Feb 26, 11
Read in February, 2011
There is this moment in "Although of Course You End Up Becoming Yourself," the five-day conversation between David Foster Wallace and David Lipsky, where DFW tells the latter that he can't wait to read his novel "Art Fair" so he can see the way his brain works.
I've been unable to get that out of my head since I read it, and now through everything I read I'm conscious of being inside the writer's head. This is especially a treat in Vanessa Davis's collection of comics "Make Me a Woman," an autobiographical trip through six years and three states.
Davis turns the pencil on her life: her friends, her family, herself. Snippets of conversation and the highlights of a New Year's Eve party or a trip to Florida. The whole thing is a very charming and very real glimpse into her life including moments spent bent over a sketch pad with her friend Gabrielle (I'm assuming Gabrielle Bell) or sleeping next to her boyfriend, Trevor. (I'm assuming Trevor Alixopulos). There is this kind of quiet existence where a bike ride is the muse. And those blood boiling arguments with her sister, her mother's conversational ticks and her consciousness that paranoia drove one boyfriend away, so she must reign it in before another follows suit.
She captures the minutia of a day with journal sketches about a bitchy girl who stops by the window at the college where Davis works as an administrative assistant, then running into the woman again at a coffee shop, or drinking too much sangria. The hilarity of purchasing toilet paper and a Hersey Bar in the same trip to a convenience store. Getting her bangs trimmed by a friend in New York. Judging her own life based upon episodes of "The Gilmore Girls." The weird, fascinating and gross-ness of getting her wisdom teeth removed. There are also stories about how her Jewish upbringing presents itself in her daily life. She also doubles back to memories: Begging her parents to go to fat camp and loving every minute of it. The grade school bestie she spent every second with. Every twenty or so pages, Davis busts out a full-page, full-color portraits of women, these beautiful, colorful women. Happy and wearing kicky outfits.

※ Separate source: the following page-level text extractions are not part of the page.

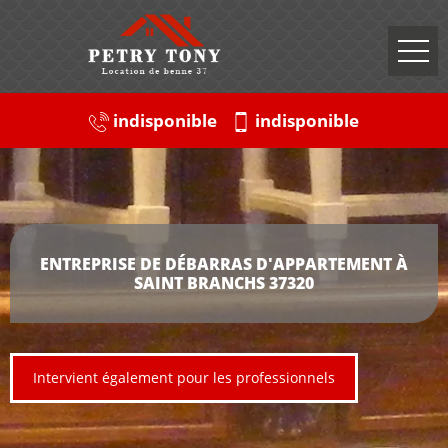
indisponible
indisponible
ENTREPRISE DE DÉBARRAS D'APPARTEMENT À
SAINT BRANCHS 37320
Intervient également pour les professionnels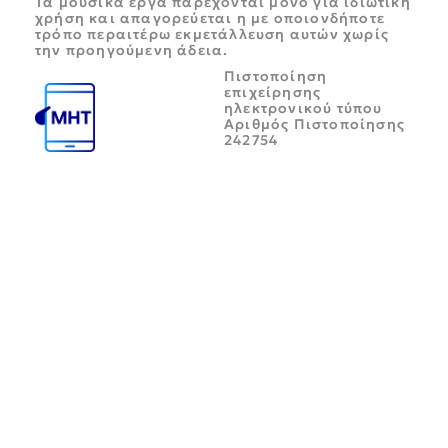
Τα μουσικά έργα παρέχονται μόνο για ιδιωτική
χρήση και απαγορεύεται η με οποιονδήποτε
τρόπο περαιτέρω εκμετάλλευση αυτών χωρίς
την προηγούμενη άδεια.
Πιστοποίηση
επιχείρησης
ηλεκτρονικού τύπου
Αριθμός Πιστοποίησης
242754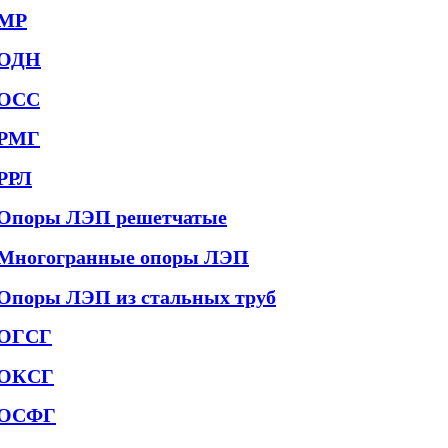
МР
ОДН
ОСС
РМГ
РРЛ
Опоры ЛЭП решетчатые
Многогранные опоры ЛЭП
Опоры ЛЭП из стальных труб
ОГСГ
ОКСГ
ОСФГ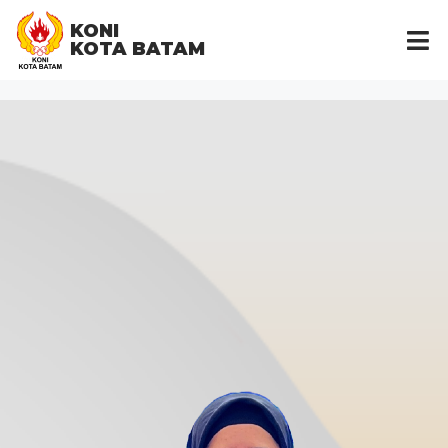
KONI
KOTA BATAM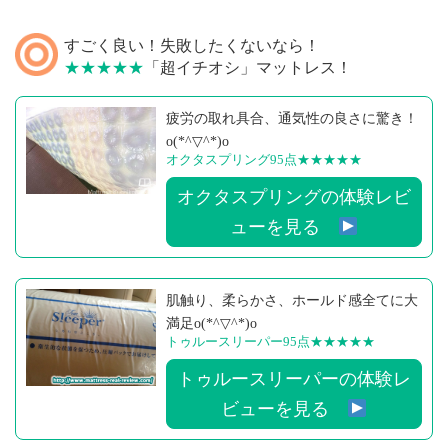
すごく良い！失敗したくないなら！
★★★★★
「超イチオシ」マットレス！
疲労の取れ具合、通気性の良さに驚き！
o(*^▽^*)o
オクタスプリング95点
★★★★★
オクタスプリングの体験レビ
ューを見る
肌触り、柔らかさ、ホールド感全てに大
満足o(*^▽^*)o
トゥルースリーパー95点
★★★★★
トゥルースリーパーの体験レ
ビューを見る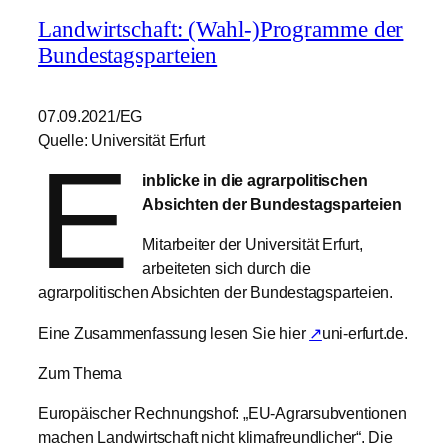
Landwirtschaft: (Wahl-)Programme der
Bundestagsparteien
07.09.2021/EG
Quelle: Universität Erfurt
E
inblicke in die agrarpolitischen
Absichten der Bundestagsparteien
Mitarbeiter der Universität Erfurt,
arbeiteten sich durch die
agrarpolitischen Absichten der Bundestagsparteien.
Eine Zusammenfassung lesen Sie hier
↗
uni-erfurt.de.
Zum Thema
Europäischer Rechnungshof: „EU-Agrarsubventionen
machen Landwirtschaft nicht klimafreundlicher“. Die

Davis has a no-boundary approach to her drawings, where the illustrations bleed into each other and the story has an S curve to it that plenty of times ends in dancing. This collection includes fine-tuned bits, colored and honed, as well as what are seemingly almost the kind of rough drafts you would see scribbled onto a napkin or phone book. Half-finished figures, eraser marks, just the briefest suggestion of people and objects in the background. This could have gone this way: Why not firm up your presentation, Davis. This is, afterall, a $24 hardcover collection. Rather, it makes the whole thing more endearing. A peek behind the curtain. Seeing the compulsion to create, even when that creating isn't a multiple page, multiple color spread about spending Mother's Day weekend in West Palm Beach. These half-doodles are truly that quick look into a friend's journal when she is in the bathroom. Found art wind blown down a sidewalk.